PERGUNTAS A RESPONDER =>
• A. Responda em linhas separadas, com as mesmas marcas, a estas perguntas sobre o texto do retalho:
(i) Entre que três planos os consumidores terão de procurar novos equilíbrios?
(ii) O que o texto chama de "Santo Graal do retalho"?
(iii) O que fica em cada um dos extremos opostos do espectro de valor?
• B. Continue o texto sobre o retalho a partir do ponto em que ele termina.

EXCERTO SELECIONADO =>
__________
Pelo lado dos consumidores, estes irão aumentar a sua consciência pessoal, a sua digitalização, os processos alternativos de desintermediação e terão de procurar novos equilíbrios entre três planos distintos, nomeadamente, o racional, o emocional e o social.
É verdade que produto, preço e localização foram desde sempre os principais fatores determinantes da diferenciação e do sucesso do retalho, contudo, nos últimos anos, as regras de diferenciação mudaram drasticamente. Os retalhistas sabem hoje que as lojas representam uma variedade de funções diferentes servindo como um centro de experiência e de realização e todos aqueles que entendem os seus clientes, lhes fazem as perguntas certas e usam os dados por eles fornecidos para tornar as compras mais simples, fáceis e confiáveis, terão mais hipóteses de vencer. Mas, para tal, os retalhistas devem garantir para o futuro pós-covid que as suas organizações estejam alinhadas com as necessidades e desejos, porventura ocultos, do “shopper”, ou seja, compreendê-los empaticamente em todos os canais, conectando-se com eles de maneira relevante e mantendo o foco no fornecimento de uma experiência de loja positiva e implacável. O resultado? O Santo Graal do retalho: lealdade incondicional.
De uma forma simples, as lojas devem, por exemplo, criar uma atmosfera sensorial que envolva os consumidores através dos seus cinco sentidos, encenar a apresentação dos seus produtos, personalizando a experiência de compra, treinando bem a equipa de colaboradores e, sempre que possível, introduzindo elementos-surpresa que o consumidor não esteja à espera.
Uma proposta de valor acrescentado para os consumidores reveste hoje uma natureza bipolar onde, nos extremos opostos do espectro de valor encontramos, por um lado, a conveniência e os preços baixos e por outro, a exclusividade e a experiência inesquecível. Os retalhistas que não sejam uma coisa nem outra, situados no “meio-termo”, só não estarão já condenados se conseguirem assumir os seus valores, criar a sua história, cumprir a promessa da sua marca de modo a se conectarem com os consumidores e serem por estes também valorizados. Não podemos esquecer que, para a maior parte dos retalhistas, os valores ou a cultura de marca nunca foram uma prioridade ou preocupação, na medida em que nas últimas décadas quase bastava aos retalhistas para gerarem vendas, estarem presentes no mercado e manterem as portas abertas.
__________
Itens guardados do conjunto de dados
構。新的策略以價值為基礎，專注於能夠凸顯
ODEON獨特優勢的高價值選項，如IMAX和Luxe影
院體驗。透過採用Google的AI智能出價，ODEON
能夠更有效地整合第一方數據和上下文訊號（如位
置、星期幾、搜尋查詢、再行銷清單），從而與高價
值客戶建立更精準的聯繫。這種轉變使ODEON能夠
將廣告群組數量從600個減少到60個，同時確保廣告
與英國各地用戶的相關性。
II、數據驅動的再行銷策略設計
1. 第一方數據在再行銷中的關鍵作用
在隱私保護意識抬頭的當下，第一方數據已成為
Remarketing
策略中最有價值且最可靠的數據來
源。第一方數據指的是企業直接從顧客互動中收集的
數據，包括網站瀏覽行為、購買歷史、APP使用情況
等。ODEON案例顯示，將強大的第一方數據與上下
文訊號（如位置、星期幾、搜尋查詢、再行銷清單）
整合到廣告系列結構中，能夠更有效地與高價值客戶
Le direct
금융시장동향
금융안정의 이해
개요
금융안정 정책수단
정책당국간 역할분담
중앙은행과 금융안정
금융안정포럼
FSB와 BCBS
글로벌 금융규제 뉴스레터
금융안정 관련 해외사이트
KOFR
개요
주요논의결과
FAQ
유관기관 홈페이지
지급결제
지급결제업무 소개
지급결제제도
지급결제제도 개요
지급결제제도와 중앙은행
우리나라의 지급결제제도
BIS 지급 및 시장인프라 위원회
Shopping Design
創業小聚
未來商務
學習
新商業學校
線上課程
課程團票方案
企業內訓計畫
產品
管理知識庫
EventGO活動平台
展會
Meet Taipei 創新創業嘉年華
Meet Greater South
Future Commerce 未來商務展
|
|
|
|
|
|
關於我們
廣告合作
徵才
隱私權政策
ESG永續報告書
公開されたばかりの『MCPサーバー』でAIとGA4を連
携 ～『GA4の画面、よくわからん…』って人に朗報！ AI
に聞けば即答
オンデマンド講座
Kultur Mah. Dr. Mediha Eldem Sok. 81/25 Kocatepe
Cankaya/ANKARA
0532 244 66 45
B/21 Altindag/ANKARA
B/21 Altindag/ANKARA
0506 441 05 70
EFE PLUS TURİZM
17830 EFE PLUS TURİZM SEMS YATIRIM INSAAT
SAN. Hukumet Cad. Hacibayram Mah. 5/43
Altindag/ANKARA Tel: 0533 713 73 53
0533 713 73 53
__________
RESPOSTAS DO EXERCÍCIO =>
• A.
(i) O racional, o emocional e o social.
(ii) A lealdade incondicional.
(iii) Num extremo, a conveniência e os preços baixos; no outro, a exclusividade e a experiência inesquecível.

• B.
Cada vez tenho mais a convicção que uma insígnia retalhista não pode ser esculpida na pedra porque como marcas que também são, necessitam de se reinventar constantemente para manter sempre os seus clientes fascinados e fidelizados. Durante décadas, os retalhistas usaram a publicidade como ponto de partida e as lojas físicas como ponto de chegada para a venda, mas no futuro, as lojas físicas serão, fundamentalmente, pontos de contacto na relação com os consumidores. Sabemos que as expectativas dos consumidores mudaram drasticamente pelo que encantar os clientes significa ir além das suas expectativas, sendo isso exatamente o que os consumidores consideram ser uma experiência digna desse nome. Mas para atingir este objetivo o retalho terá de ser um misto de arte e de ciência e de se reinventar assumindo o imperativo da transformação digital. Pesquisar e experimentar novos conceitos não é mais uma opção dos retalhistas, mas um verdadeiro imperativo categórico.